As I was establishing a novel protocol I needed to complete a proof of concept, then show I could montiro across depth and then illustrate the ability to use this for monitoring treatment capabilities.
Did you think about applying a different design?
When choosing this particular approach we did consider other dyes and we done a literature review on other optical techniques, but we found that this was the optimal approach for the three pillars we desired: real-time, depth resolved and freely behaving.
Is there anything novel in your method?
Yes, this is using a previously calcium imaging approach and tranferring its use for molecular pathologies.
This also shows for the first time monitoring of plaque pathology in real-time across depth and in freely behaving animals.
What problems did you have?
Some issues throyghout the project surrounding around the laser stability.
We first had an issue with the first laser where it deteriorated over time due to an electrical fault which held us back a few months until we could retrive a new laser. Then, the new laser had spme high and low frequrency noise which interefered with the stability across days.
What are the weaknesses of your sample?
When thinking about human AD pathology, the 5xFAD model is not representative as it is not common for a human to have alll 5 mutations.
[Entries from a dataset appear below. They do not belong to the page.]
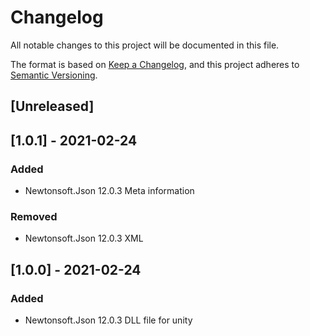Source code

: # Changelog
All notable changes to this project will be documented in this file.

The format is based on [Keep a Changelog](https://keepachangelog.com/en/1.0.0/),
and this project adheres to [Semantic Versioning](https://semver.org/spec/v2.0.0.html).

## [Unreleased]

## [1.0.1] - 2021-02-24
### Added
- Newtonsoft.Json 12.0.3 Meta information

### Removed
- Newtonsoft.Json 12.0.3 XML

## [1.0.0] - 2021-02-24
### Added
- Newtonsoft.Json 12.0.3 DLL file for unity
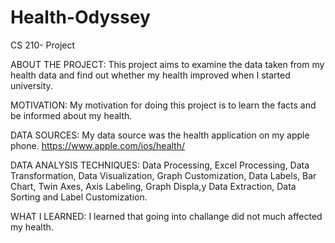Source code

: # Health-Odyssey

CS 210- Project 

ABOUT THE PROJECT:
This project aims to examine the data taken from my health data and find out whether my health improved when I started university.

MOTIVATION: 
My motivation for doing this project is to learn the facts and be informed about my health.

DATA SOURCES:
My data source was the health application on my apple phone. https://www.apple.com/ios/health/

DATA ANALYSIS TECHNIQUES: 
Data Processing, Excel Processing, Data Transformation, Data Visualization, Graph Customization, Data Labels, Bar Chart, Twin Axes, Axis Labeling, Graph Displa,y Data Extraction, Data Sorting and Label Customization.

WHAT I LEARNED:
I learned that going into challange did not much affected my health.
Also, this mouse model does not have tau pathology and therefore is not a fully rounded perception of AD pathology.
What are the strengths and weaknesses of your data?
Strengths: show really nice correlation with FF data, show increase in fluorescence upon M04 injection, show some depth resolution, achieved signals in freely behaving animals
Weaknesses: unable to correlate TF data, lack of strong significance in PK data, unable to detect changes inGENUS
What other data would you like (or have liked) to collect?
I would have liked to process the data further into different groups such as age, sex to uklllustrate durther the ability to detect changes in plaque pathology.
I would like to further confirm the feasibility of this approach for monitoring the response to treatments by monitoring the fluorescence when administering a pharmacological drug.
Or I would like to make the system more stabel to allow monitoring of GENUS with a more chronic treatment paradigm - 7 days.
How confident are you in your findings and conclusions?
I am confident that we are monitoring plaque signals and are achieving depth-resolved signals.
I do not feel confident enough on the GENUS findings to make a solid comment on whether or not 1. genus works or 2. this system is sensitve enough to detect changes in this way.
What the implications of your findings?
This provides an alternative method to monitor the pathology of AD.
This will help uncover alternative targets for AD as well as helping gather more understanding of the effects of potential therapeutics.